In the immediate term, the global buckwheat market may face a shortage due to an export ban introduced in Russia. The country, being the largest producer and exporter of buckwheat, restricted exporting unprocessed buckwheat, coarsely ground buckwheat groats, and crushed buckwheat grain from June 5, 2021, to August 31. Russia took this step to preserve the volumes of the buckwheat grain for its domestic consumption and prevent a spike in prices inside the country. China, Latvia and Ukraine featured the most prominent increases in imports from Russia in 2021.
This year, harvests in the EU, the U.S., the UK, Argentina, Morocco and Ukraine are expected to increase, leading to a growth in wheat production. Even though global stockpiles of grains will remain high, there are boosted expectations for inflation due to forecasts of record demand and increased prices for other cereal grains. The rising global population and bioethanol production are key factors leading to this growth in demand for wheat. Another driving factor is the emerging trend in the EU to use more wheat in animal feed rather than barley.

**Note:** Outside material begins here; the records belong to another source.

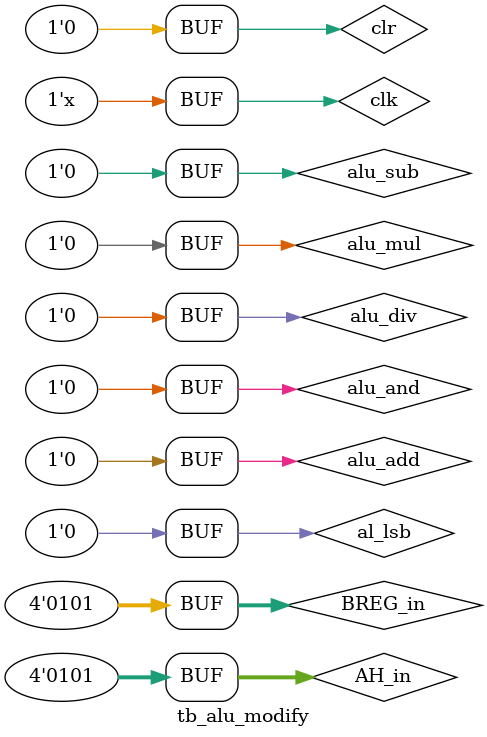
<source format=v>
`timescale 1ns / 1ps
module tb_alu_modify;
    reg alu_sub, alu_div, alu_and,clk,clr,alu_add,alu_mul,al_lsb;
    reg [3:0] AH_in;
    reg [3:0] BREG_in;
    wire [3:0] ALU_out;
    wire Fa_cout,sign_flag,carry_flag,zero_flag;
    
    alu UUT (alu_sub,alu_div,AH_in,BREG_in,alu_and, ALU_out,Fa_cout,clk,clr,alu_add,alu_mul,al_lsb,sign_flag,carry_flag,zero_flag);
    always #50 clk=~clk;
    initial begin
        AH_in=4'b0101;
        BREG_in=4'b0010;
        alu_sub=0; 
        alu_div=0; 
        alu_and=0;
        alu_mul=0;
        alu_add=0; 
        al_lsb=0;
        clk=0;
        clr=1;
        #100; clr=0;
        #100; AH_in=4'b1101; BREG_in=4'b0111; alu_add=1;
        #100; alu_add=0; AH_in=4'b0101; BREG_in=4'b1010; alu_sub=1;
        #100; BREG_in=4'b0101;
        #100; alu_sub=0;
    end
endmodule


</source>
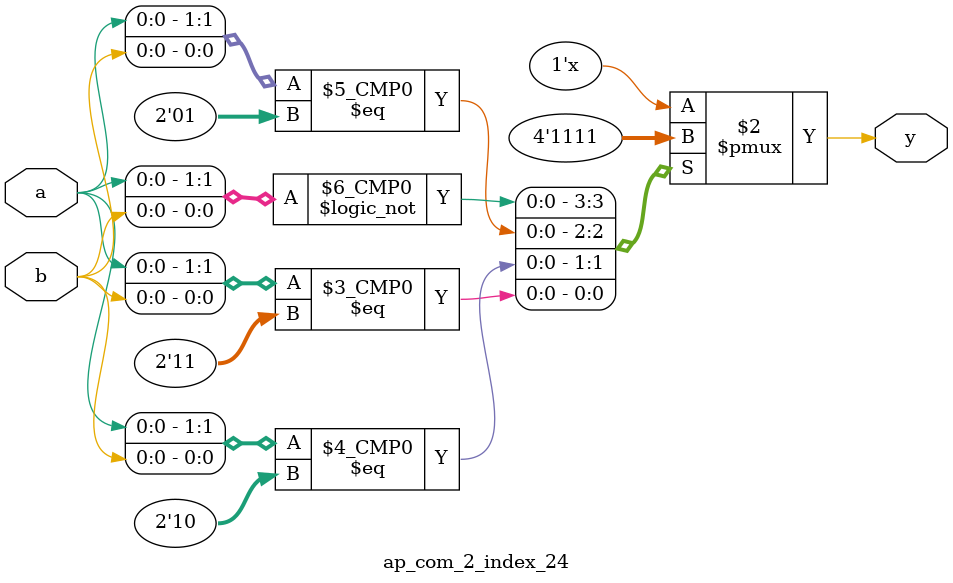
<source format=v>
module ap_com_4_index_0(
	input wire a,
	input wire b,
	input wire c,
	input wire d,
	output reg y
);

always @(*) begin
	case({a, b, c, d})
		4'b0000: y = 0;
		4'b0001: y = 0;
		4'b0010: y = 0;
		4'b0011: y = 0;
		4'b0100: y = 0;
		4'b0101: y = 1;
		4'b0110: y = 0;
		4'b0111: y = 1;
		4'b1000: y = 0;
		4'b1001: y = 0;
		4'b1010: y = 1;
		4'b1011: y = 0;
		4'b1100: y = 0;
		4'b1101: y = 0;
		4'b1110: y = 1;
		4'b1111: y = 0;
		default:;
	endcase
end

endmodule


module ap_com_4_index_1(
	input wire a,
	input wire b,
	input wire c,
	input wire d,
	output reg y
);

always @(*) begin
	case({a, b, c, d})
		4'b0000: y = 0;
		4'b0001: y = 1;
		4'b0010: y = 0;
		4'b0011: y = 1;
		4'b0100: y = 1;
		4'b0101: y = 0;
		4'b0110: y = 0;
		4'b0111: y = 0;
		4'b1000: y = 0;
		4'b1001: y = 1;
		4'b1010: y = 0;
		4'b1011: y = 1;
		4'b1100: y = 1;
		4'b1101: y = 1;
		4'b1110: y = 0;
		4'b1111: y = 1;
		default:;
	endcase
end

endmodule


module ap_com_2_index_2(
	input wire a,
	input wire b,
	output reg y
);

always @(*) begin
	case({a, b})
		2'b00: y = 1;
		2'b01: y = 1;
		2'b10: y = 1;
		2'b11: y = 1;
		default:;
	endcase
end

endmodule


module ap_com_3_index_3(
	input wire a,
	input wire b,
	input wire c,
	output reg y
);

always @(*) begin
	case({a, b, c})
		3'b000: y = 1;
		3'b001: y = 1;
		3'b010: y = 0;
		3'b011: y = 0;
		3'b100: y = 1;
		3'b101: y = 1;
		3'b110: y = 0;
		3'b111: y = 0;
		default:;
	endcase
end

endmodule


module ap_com_4_index_4(
	input wire a,
	input wire b,
	input wire c,
	input wire d,
	output reg y
);

always @(*) begin
	case({a, b, c, d})
		4'b0000: y = 0;
		4'b0001: y = 0;
		4'b0010: y = 0;
		4'b0011: y = 1;
		4'b0100: y = 0;
		4'b0101: y = 0;
		4'b0110: y = 0;
		4'b0111: y = 0;
		4'b1000: y = 1;
		4'b1001: y = 1;
		4'b1010: y = 1;
		4'b1011: y = 0;
		4'b1100: y = 0;
		4'b1101: y = 0;
		4'b1110: y = 0;
		4'b1111: y = 0;
		default:;
	endcase
end

endmodule


module ap_com_4_index_5(
	input wire a,
	input wire b,
	input wire c,
	input wire d,
	output reg y
);

always @(*) begin
	case({a, b, c, d})
		4'b0000: y = 1;
		4'b0001: y = 1;
		4'b0010: y = 1;
		4'b0011: y = 1;
		4'b0100: y = 1;
		4'b0101: y = 0;
		4'b0110: y = 0;
		4'b0111: y = 0;
		4'b1000: y = 1;
		4'b1001: y = 0;
		4'b1010: y = 1;
		4'b1011: y = 0;
		4'b1100: y = 0;
		4'b1101: y = 1;
		4'b1110: y = 0;
		4'b1111: y = 0;
		default:;
	endcase
end

endmodule


module ap_com_2_index_6(
	input wire a,
	input wire b,
	output reg y
);

always @(*) begin
	case({a, b})
		2'b00: y = 0;
		2'b01: y = 0;
		2'b10: y = 0;
		2'b11: y = 0;
		default:;
	endcase
end

endmodule


module ap_com_4_index_7(
	input wire a,
	input wire b,
	input wire c,
	input wire d,
	output reg y
);

always @(*) begin
	case({a, b, c, d})
		4'b0000: y = 0;
		4'b0001: y = 1;
		4'b0010: y = 0;
		4'b0011: y = 0;
		4'b0100: y = 1;
		4'b0101: y = 1;
		4'b0110: y = 1;
		4'b0111: y = 0;
		4'b1000: y = 0;
		4'b1001: y = 1;
		4'b1010: y = 0;
		4'b1011: y = 0;
		4'b1100: y = 1;
		4'b1101: y = 1;
		4'b1110: y = 0;
		4'b1111: y = 0;
		default:;
	endcase
end

endmodule


module ap_com_4_index_8(
	input wire a,
	input wire b,
	input wire c,
	input wire d,
	output reg y
);

always @(*) begin
	case({a, b, c, d})
		4'b0000: y = 0;
		4'b0001: y = 1;
		4'b0010: y = 1;
		4'b0011: y = 1;
		4'b0100: y = 0;
		4'b0101: y = 1;
		4'b0110: y = 1;
		4'b0111: y = 1;
		4'b1000: y = 0;
		4'b1001: y = 0;
		4'b1010: y = 0;
		4'b1011: y = 0;
		4'b1100: y = 0;
		4'b1101: y = 1;
		4'b1110: y = 1;
		4'b1111: y = 1;
		default:;
	endcase
end

endmodule


module ap_com_4_index_9(
	input wire a,
	input wire b,
	input wire c,
	input wire d,
	output reg y
);

always @(*) begin
	case({a, b, c, d})
		4'b0000: y = 1;
		4'b0001: y = 1;
		4'b0010: y = 1;
		4'b0011: y = 0;
		4'b0100: y = 0;
		4'b0101: y = 1;
		4'b0110: y = 1;
		4'b0111: y = 0;
		4'b1000: y = 0;
		4'b1001: y = 1;
		4'b1010: y = 1;
		4'b1011: y = 1;
		4'b1100: y = 0;
		4'b1101: y = 0;
		4'b1110: y = 1;
		4'b1111: y = 0;
		default:;
	endcase
end

endmodule


module ap_com_4_index_10(
	input wire a,
	input wire b,
	input wire c,
	input wire d,
	output reg y
);

always @(*) begin
	case({a, b, c, d})
		4'b0000: y = 1;
		4'b0001: y = 0;
		4'b0010: y = 1;
		4'b0011: y = 0;
		4'b0100: y = 1;
		4'b0101: y = 0;
		4'b0110: y = 1;
		4'b0111: y = 1;
		4'b1000: y = 1;
		4'b1001: y = 0;
		4'b1010: y = 1;
		4'b1011: y = 0;
		4'b1100: y = 1;
		4'b1101: y = 0;
		4'b1110: y = 1;
		4'b1111: y = 0;
		default:;
	endcase
end

endmodule


module ap_com_4_index_11(
	input wire a,
	input wire b,
	input wire c,
	input wire d,
	output reg y
);

always @(*) begin
	case({a, b, c, d})
		4'b0000: y = 1;
		4'b0001: y = 1;
		4'b0010: y = 1;
		4'b0011: y = 1;
		4'b0100: y = 1;
		4'b0101: y = 1;
		4'b0110: y = 1;
		4'b0111: y = 1;
		4'b1000: y = 1;
		4'b1001: y = 1;
		4'b1010: y = 0;
		4'b1011: y = 0;
		4'b1100: y = 0;
		4'b1101: y = 0;
		4'b1110: y = 0;
		4'b1111: y = 0;
		default:;
	endcase
end

endmodule


module ap_com_3_index_12(
	input wire a,
	input wire b,
	input wire c,
	output reg y
);

always @(*) begin
	case({a, b, c})
		3'b000: y = 0;
		3'b001: y = 1;
		3'b010: y = 1;
		3'b011: y = 0;
		3'b100: y = 0;
		3'b101: y = 1;
		3'b110: y = 1;
		3'b111: y = 0;
		default:;
	endcase
end

endmodule


module ap_com_4_index_13(
	input wire a,
	input wire b,
	input wire c,
	input wire d,
	output reg y
);

always @(*) begin
	case({a, b, c, d})
		4'b0000: y = 1;
		4'b0001: y = 0;
		4'b0010: y = 0;
		4'b0011: y = 1;
		4'b0100: y = 1;
		4'b0101: y = 1;
		4'b0110: y = 1;
		4'b0111: y = 0;
		4'b1000: y = 1;
		4'b1001: y = 1;
		4'b1010: y = 0;
		4'b1011: y = 1;
		4'b1100: y = 1;
		4'b1101: y = 1;
		4'b1110: y = 1;
		4'b1111: y = 1;
		default:;
	endcase
end

endmodule


module ap_com_2_index_14(
	input wire a,
	input wire b,
	output reg y
);

always @(*) begin
	case({a, b})
		2'b00: y = 1;
		2'b01: y = 1;
		2'b10: y = 1;
		2'b11: y = 1;
		default:;
	endcase
end

endmodule


module ap_com_4_index_15(
	input wire a,
	input wire b,
	input wire c,
	input wire d,
	output reg y
);

always @(*) begin
	case({a, b, c, d})
		4'b0000: y = 1;
		4'b0001: y = 1;
		4'b0010: y = 1;
		4'b0011: y = 0;
		4'b0100: y = 0;
		4'b0101: y = 0;
		4'b0110: y = 0;
		4'b0111: y = 0;
		4'b1000: y = 0;
		4'b1001: y = 0;
		4'b1010: y = 0;
		4'b1011: y = 1;
		4'b1100: y = 0;
		4'b1101: y = 1;
		4'b1110: y = 1;
		4'b1111: y = 0;
		default:;
	endcase
end

endmodule


module ap_com_4_index_16(
	input wire a,
	input wire b,
	input wire c,
	input wire d,
	output reg y
);

always @(*) begin
	case({a, b, c, d})
		4'b0000: y = 0;
		4'b0001: y = 0;
		4'b0010: y = 1;
		4'b0011: y = 0;
		4'b0100: y = 0;
		4'b0101: y = 0;
		4'b0110: y = 0;
		4'b0111: y = 0;
		4'b1000: y = 0;
		4'b1001: y = 1;
		4'b1010: y = 0;
		4'b1011: y = 1;
		4'b1100: y = 0;
		4'b1101: y = 1;
		4'b1110: y = 0;
		4'b1111: y = 0;
		default:;
	endcase
end

endmodule


module ap_com_3_index_17(
	input wire a,
	input wire b,
	input wire c,
	output reg y
);

always @(*) begin
	case({a, b, c})
		3'b000: y = 1;
		3'b001: y = 1;
		3'b010: y = 1;
		3'b011: y = 1;
		3'b100: y = 0;
		3'b101: y = 0;
		3'b110: y = 0;
		3'b111: y = 0;
		default:;
	endcase
end

endmodule


module ap_com_2_index_18(
	input wire a,
	input wire b,
	output reg y
);

always @(*) begin
	case({a, b})
		2'b00: y = 1;
		2'b01: y = 1;
		2'b10: y = 1;
		2'b11: y = 1;
		default:;
	endcase
end

endmodule


module ap_com_3_index_19(
	input wire a,
	input wire b,
	input wire c,
	output reg y
);

always @(*) begin
	case({a, b, c})
		3'b000: y = 0;
		3'b001: y = 0;
		3'b010: y = 0;
		3'b011: y = 0;
		3'b100: y = 1;
		3'b101: y = 1;
		3'b110: y = 1;
		3'b111: y = 1;
		default:;
	endcase
end

endmodule


module ap_com_3_index_20(
	input wire a,
	input wire b,
	input wire c,
	output reg y
);

always @(*) begin
	case({a, b, c})
		3'b000: y = 1;
		3'b001: y = 0;
		3'b010: y = 1;
		3'b011: y = 0;
		3'b100: y = 1;
		3'b101: y = 1;
		3'b110: y = 1;
		3'b111: y = 1;
		default:;
	endcase
end

endmodule


module ap_com_2_index_21(
	input wire a,
	input wire b,
	output reg y
);

always @(*) begin
	case({a, b})
		2'b00: y = 1;
		2'b01: y = 1;
		2'b10: y = 1;
		2'b11: y = 0;
		default:;
	endcase
end

endmodule


module ap_com_2_index_22(
	input wire a,
	input wire b,
	output reg y
);

always @(*) begin
	case({a, b})
		2'b00: y = 0;
		2'b01: y = 0;
		2'b10: y = 0;
		2'b11: y = 0;
		default:;
	endcase
end

endmodule


module ap_com_2_index_23(
	input wire a,
	input wire b,
	output reg y
);

always @(*) begin
	case({a, b})
		2'b00: y = 1;
		2'b01: y = 1;
		2'b10: y = 1;
		2'b11: y = 1;
		default:;
	endcase
end

endmodule


module ap_com_2_index_24(
	input wire a,
	input wire b,
	output reg y
);

always @(*) begin
	case({a, b})
		2'b00: y = 1;
		2'b01: y = 1;
		2'b10: y = 1;
		2'b11: y = 1;
		default:;
	endcase
end

endmodule



</source>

2021 is forecast to see global barley supplies outstripped by demand. This may lead to a sharp rise in grain prices. A substantial proportion of consumption growth is driven by the demand from China for barley-based feed, as China's livestock population continues to recover from the swine fever outbreak. Shortages in supply are expected due to the poor crop yield owing to the adverse weather conditions in Russia, Australia, Turkey and the UK.
The oat market indicated steady growth in 2020. The production and export of oats increased against heightened demand, not only from livestock farmers and producers of animal feed but also from a nascent trend emerging in the food sector: the use of oats as an ingredient in the manufacture of healthy food products.
Driven by rising demand from the food industry and favourable weather, global corn production increased significantly in 2020. The rise in prices made the raw corn-based production of bioethanol unprofitable amid the low cost of traditional fuels due to the pandemic, resulting in the closure of some distilleries. In the future, the growing demand for alternative fuels is expected to offset this shift and promote the corn market.